▶ [WHAT YOU SHOULD DO]
Print the listing below exactly, leaving nothing out.

▶ [RECORDS FOR THE EXERCISE]
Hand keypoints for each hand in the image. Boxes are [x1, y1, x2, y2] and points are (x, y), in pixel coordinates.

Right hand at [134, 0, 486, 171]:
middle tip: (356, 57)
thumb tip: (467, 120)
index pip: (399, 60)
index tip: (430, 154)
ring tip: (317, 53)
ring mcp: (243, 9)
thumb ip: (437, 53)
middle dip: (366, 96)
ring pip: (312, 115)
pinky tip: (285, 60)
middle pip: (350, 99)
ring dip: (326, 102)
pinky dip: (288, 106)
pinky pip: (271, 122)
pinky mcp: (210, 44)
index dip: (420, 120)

▶ [EXERCISE SOLUTION]
Hand keypoints for each hand in the image. Boxes are [x1, y1, x2, y2] and points are (x, y), in pixel coordinates.

Right hand at [134, 0, 486, 171]:
middle tip: (356, 57)
thumb tip: (467, 120)
index pip: (399, 60)
index tip: (430, 154)
ring tip: (317, 53)
ring mcp: (243, 9)
thumb ip: (437, 53)
middle dip: (366, 96)
ring pip: (312, 115)
pinky tip: (285, 60)
middle pip: (350, 99)
ring dip: (326, 102)
pinky dip: (288, 106)
pinky pip: (271, 122)
pinky mcp: (210, 44)
index dip: (420, 120)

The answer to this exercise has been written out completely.